Lettre conjointe de la société civile — 24 août 2026
À l’approche de la 63ème session du Conseil des droits de l’homme des Nations Unies (7 septembre-7 octobre 2026), 40 organisations de la société civile, dont Tournons la Page-Burundi, exhortent les États membres à renouveler le mandat du Rapporteur spécial sur la situation des droits de l’homme au Burundi, alors que le pays entre dans un cycle électoral menant à la présidentielle de mai 2027.

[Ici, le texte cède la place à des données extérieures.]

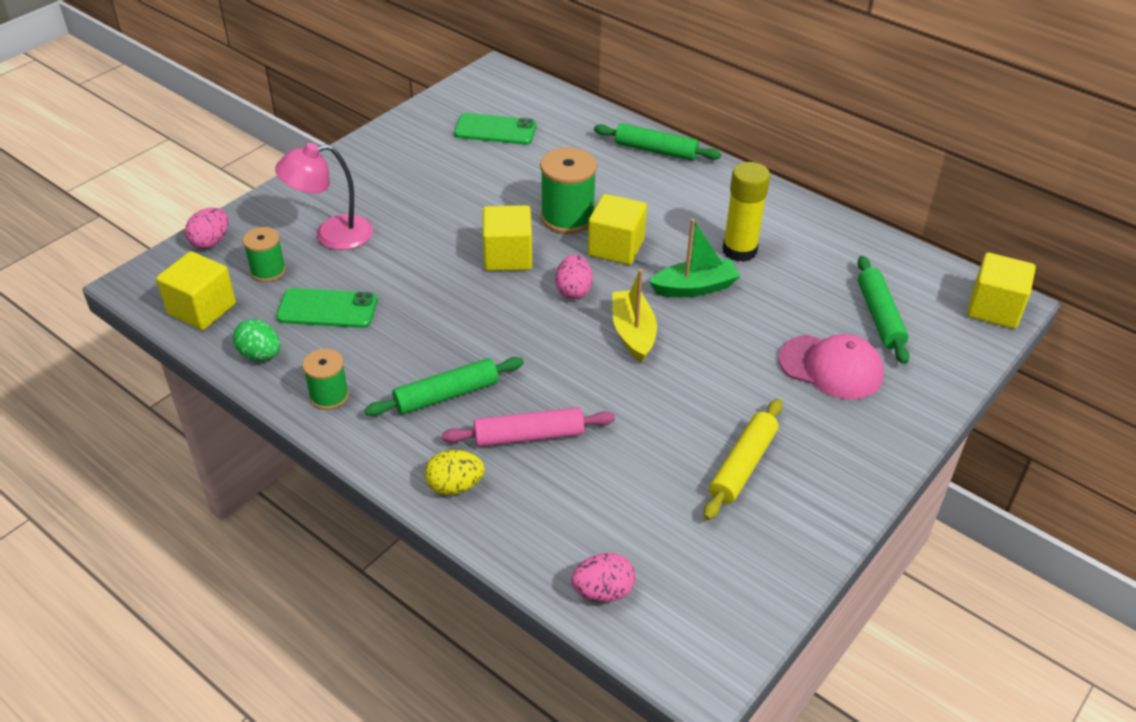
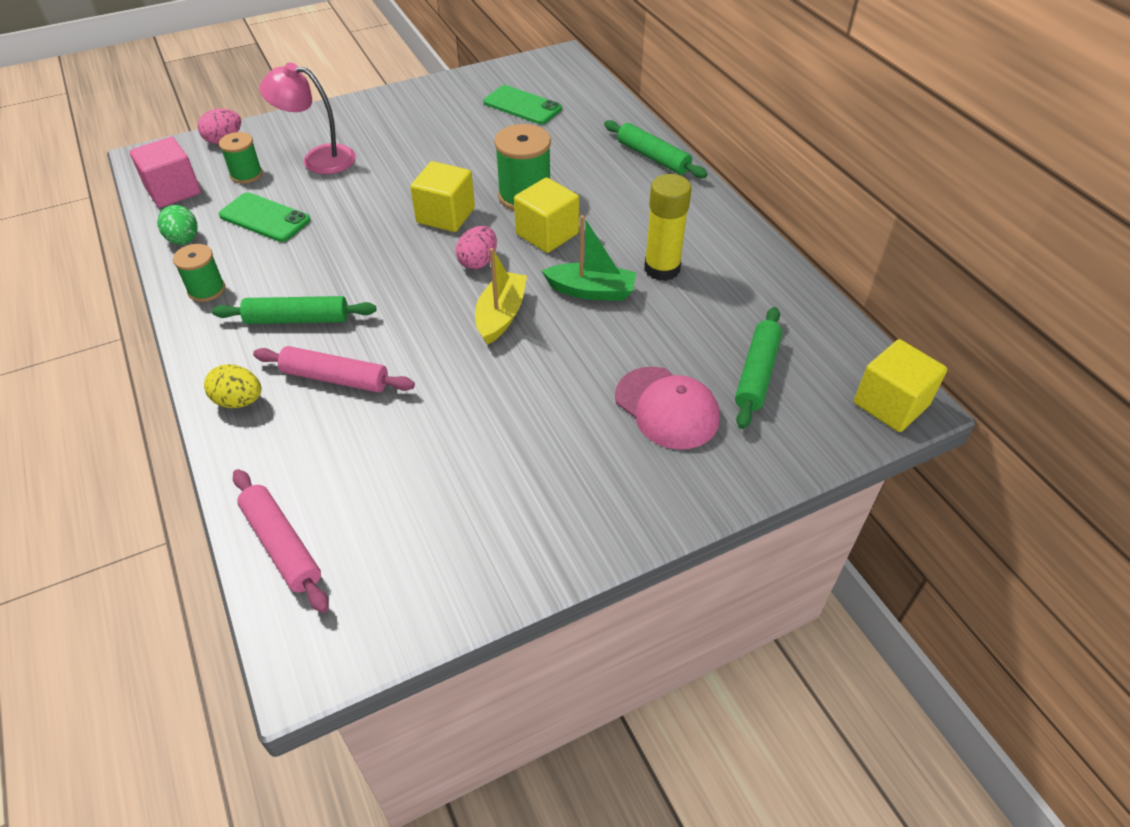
camera: 25 degrees right, 5 degrees up
yellow cube [156,251,236,330] -> pink cube [130,137,201,208]
pink egg [571,553,635,602] -> pink rolling pin [233,469,329,613]
yellow rolling pin [703,399,783,520] -> none

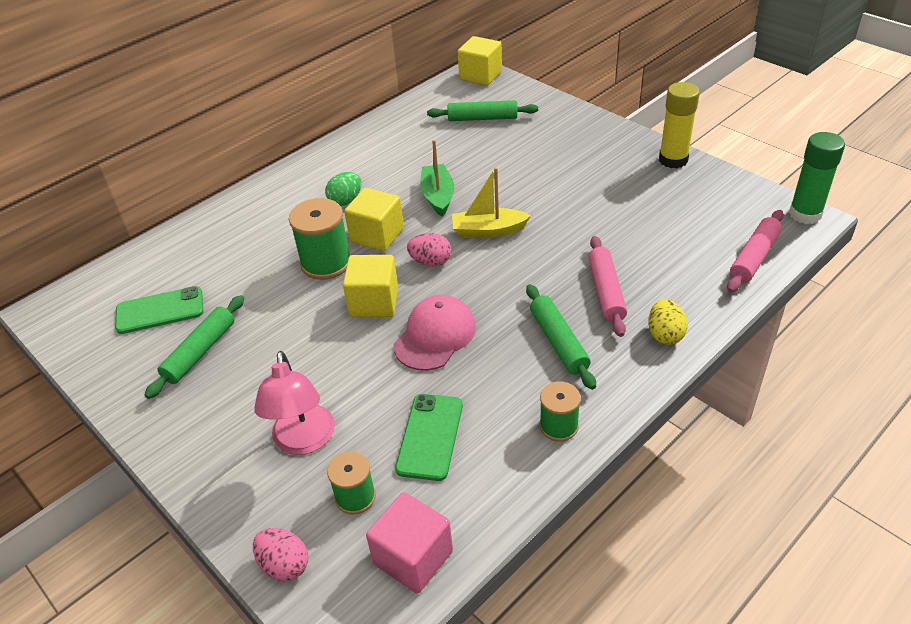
camera: 105 degrees left, 5 degrees down
green egg [157,205,198,245] -> green egg moved to [325,172,362,206]
green phone [484,85,562,124] -> green phone turned 60 degrees clockwise [115,286,204,334]
green rolling pin [604,120,708,178] -> green rolling pin moved to [145,295,244,399]
pink cap [615,367,720,449] -> pink cap moved to [393,295,476,371]
yellow glue stick [644,174,691,281] -> yellow glue stick moved to [659,82,700,168]
none -> green glue stick [789,132,845,224]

Les signataires alertent sur la persistance des violations graves : disparitions forcées attribuées à des acteurs étatiques et à la ligue de jeunesse du parti au pouvoir (Imbonerakure), exécutions extrajudiciaires dont la mort suspecte du ministre de la Communication Gabby Bugaga en avril 2026, conditions carcérales inhumaines, détentions arbitraires prolongées, représailles contre des avocats ayant coopéré avec l’ONU, et intimidations visant journalistes et défenseurs des droits humains. S’y ajoute une crise socio-économique aiguë (87% de la population sous le seuil d’extrême pauvreté), aggravée par les rapatriements forcés de réfugiés depuis la Tanzanie et l’exode des enseignants et médecins.
Avec un monopartisme de fait consolidé par le CNDD-FDD depuis les élections de 2025 et le démantèlement progressif de l’Accord d’Arusha, les organisations appellent le Conseil à maintenir sa surveillance, prolonger le mandat du Rapporteur spécial, et exhorter le Gouvernement burundais à coopérer pleinement avec les mécanismes onusiens.